**Text passage**:

Start of Block

I call the theory interesting because it is similar to Jane Jacobs’ theory on how civilizations develop. According to Jacobs, a staple resource is found – such as obsidian by hunter gatherers – and a community settles around it, or homesteads it. Staying in one spot has its advantages as human beings begin to discover repetitions in nature. People learn that some animals can be domesticated and how different seeds can be mixed to create new plants. They discover that trading with each other makes everyone better off. Eventually people learn how to find oil and use it to power the most technologically advanced society the planet has ever seen. Jacobs cited cities as the source of wealth, Austrians look to the individual, the state clings to arbitrary monopoly power.

Property-ownership, voluntary trade and specialization are all actions that result from stationary living. Markets make the original staple that brought the people to the territory less relevant in the economy. This process is evident yet haphazard in Alberta’s history: it began as agricultural but influenced by Ottawa’s railways before moving into provincial “bitumen bubble” territory. A better option would be to allow entrepreneurs to generate the wealth of civilization and determine the boundaries of order.

End of Block

**Data**:
Start of Block

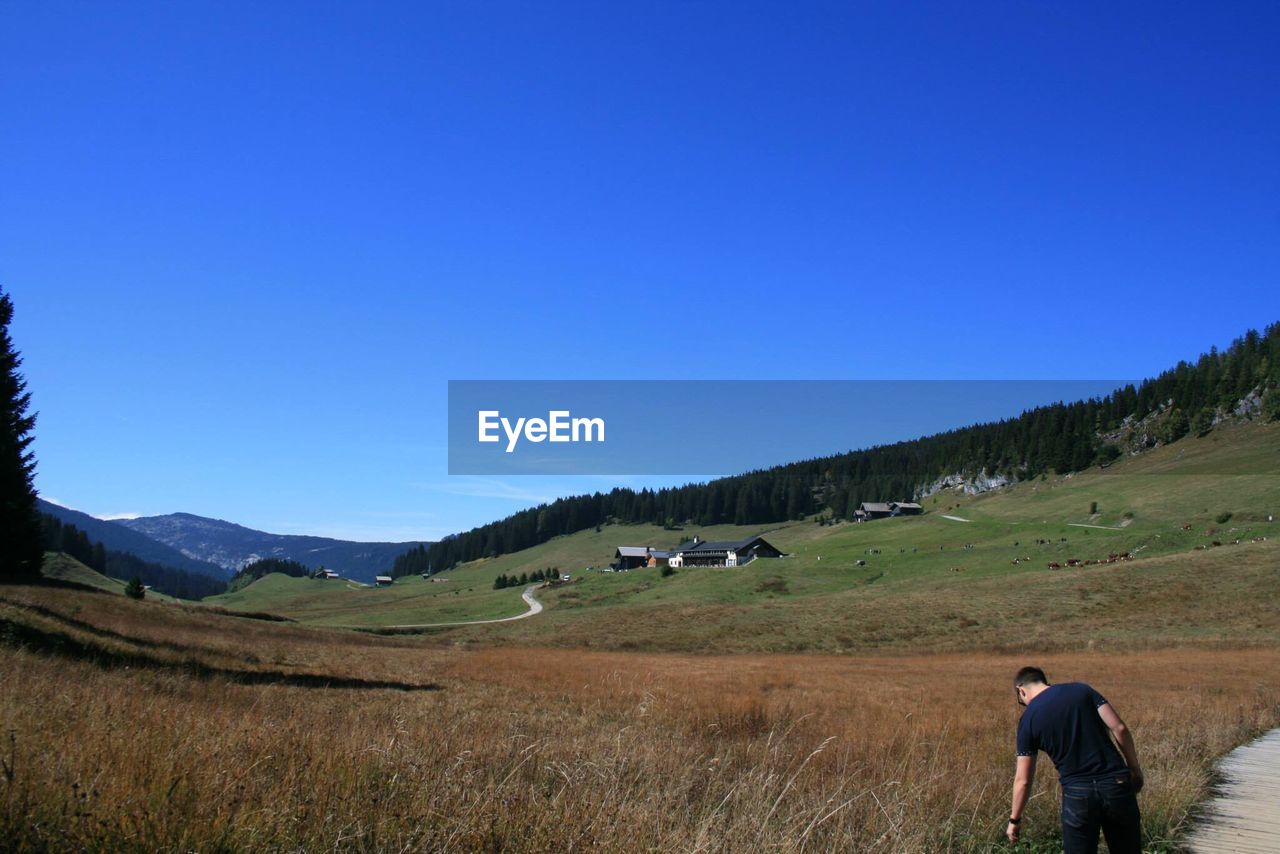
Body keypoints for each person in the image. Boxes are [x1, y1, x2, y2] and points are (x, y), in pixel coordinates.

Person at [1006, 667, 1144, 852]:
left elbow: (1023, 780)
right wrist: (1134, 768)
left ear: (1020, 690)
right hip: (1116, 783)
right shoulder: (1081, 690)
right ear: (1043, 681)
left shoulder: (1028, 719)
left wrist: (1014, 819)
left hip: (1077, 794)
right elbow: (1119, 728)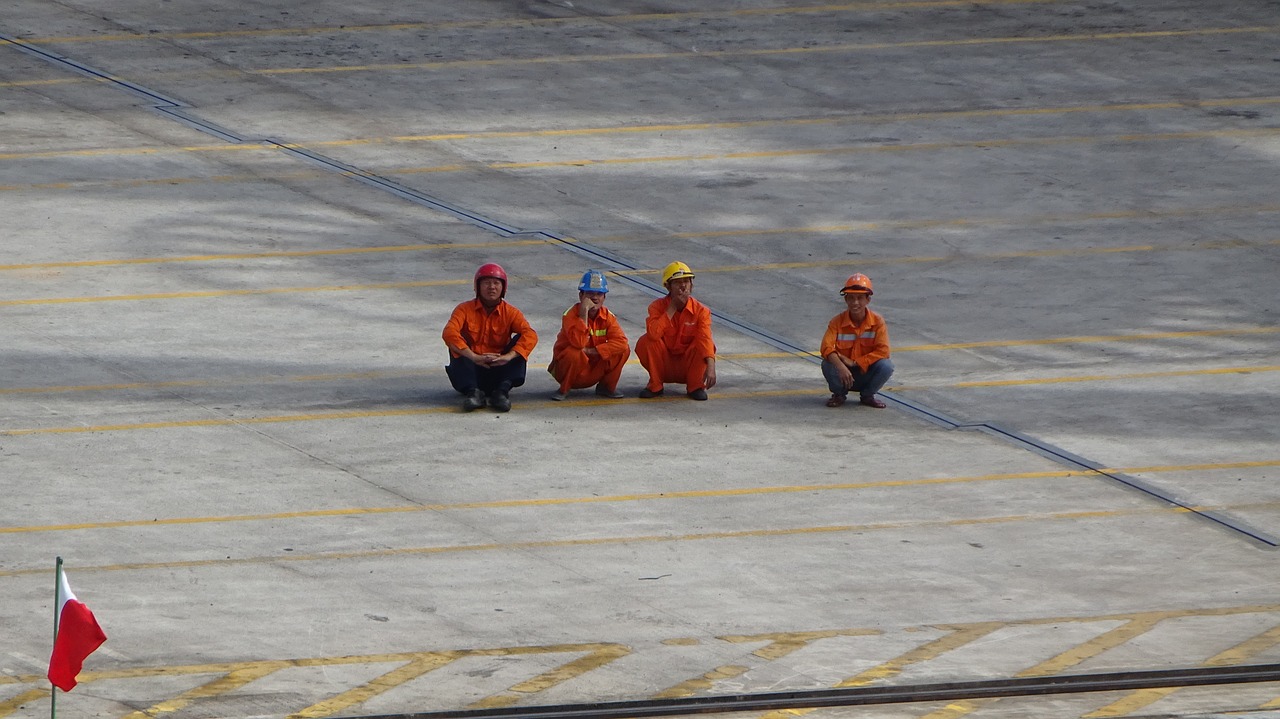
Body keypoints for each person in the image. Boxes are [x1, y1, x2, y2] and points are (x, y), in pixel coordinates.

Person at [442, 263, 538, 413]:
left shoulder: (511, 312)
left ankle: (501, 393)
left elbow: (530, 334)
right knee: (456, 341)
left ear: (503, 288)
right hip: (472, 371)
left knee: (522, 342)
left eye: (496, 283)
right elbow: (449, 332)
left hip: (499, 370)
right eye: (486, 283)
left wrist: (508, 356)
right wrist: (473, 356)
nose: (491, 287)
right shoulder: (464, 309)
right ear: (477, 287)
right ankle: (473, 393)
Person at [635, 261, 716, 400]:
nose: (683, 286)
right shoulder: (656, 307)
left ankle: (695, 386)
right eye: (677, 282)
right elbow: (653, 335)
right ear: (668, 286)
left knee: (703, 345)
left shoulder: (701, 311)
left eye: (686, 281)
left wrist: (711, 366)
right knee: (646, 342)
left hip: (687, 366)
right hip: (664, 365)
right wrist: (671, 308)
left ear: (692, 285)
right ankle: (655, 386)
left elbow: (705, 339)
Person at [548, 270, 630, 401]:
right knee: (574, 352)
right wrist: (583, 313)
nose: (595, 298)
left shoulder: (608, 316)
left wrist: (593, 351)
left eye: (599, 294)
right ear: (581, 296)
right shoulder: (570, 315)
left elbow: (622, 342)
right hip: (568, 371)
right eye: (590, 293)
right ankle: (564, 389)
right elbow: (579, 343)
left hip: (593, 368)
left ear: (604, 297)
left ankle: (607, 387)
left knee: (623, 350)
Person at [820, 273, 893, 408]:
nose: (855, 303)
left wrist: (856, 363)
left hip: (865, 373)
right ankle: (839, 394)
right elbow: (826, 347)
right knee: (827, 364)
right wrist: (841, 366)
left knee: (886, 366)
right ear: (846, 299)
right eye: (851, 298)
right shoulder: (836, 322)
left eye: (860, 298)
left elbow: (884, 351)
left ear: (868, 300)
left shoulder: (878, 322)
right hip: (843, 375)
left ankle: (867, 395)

End of Block

**Required action 1**:
In the passage on Jane Jacobs' theory of how civilizations develop, which staple resource do hunter gatherers find?
**Required action 2**:
List every action that the passage on Jane Jacobs' theory says results from stationary living.
**Required action 3**:
Pick up the passage on Jane Jacobs' theory and Alberta's economy right after its final sentence and write a few more sentences.

**Expected output 1**:
Obsidian.

**Expected output 2**:
Property-ownership, voluntary trade, and specialization.

**Expected output 3**:
Instead of hoping for high oil-prices to pay off debts, the Alberta government should – at the very least – stop taxing and regulating everything in sight. Prosperity comes from free markets, not by exhausting staples controlled by crony-capitalists and bureaucrats. Wealth is not a property bubble caused by the federal government and the Bank of Canada. The people living here deserve better. The Alberta government should secede from Confederation and then abolish itself. It’s a 108-year experiment that has failed miserably.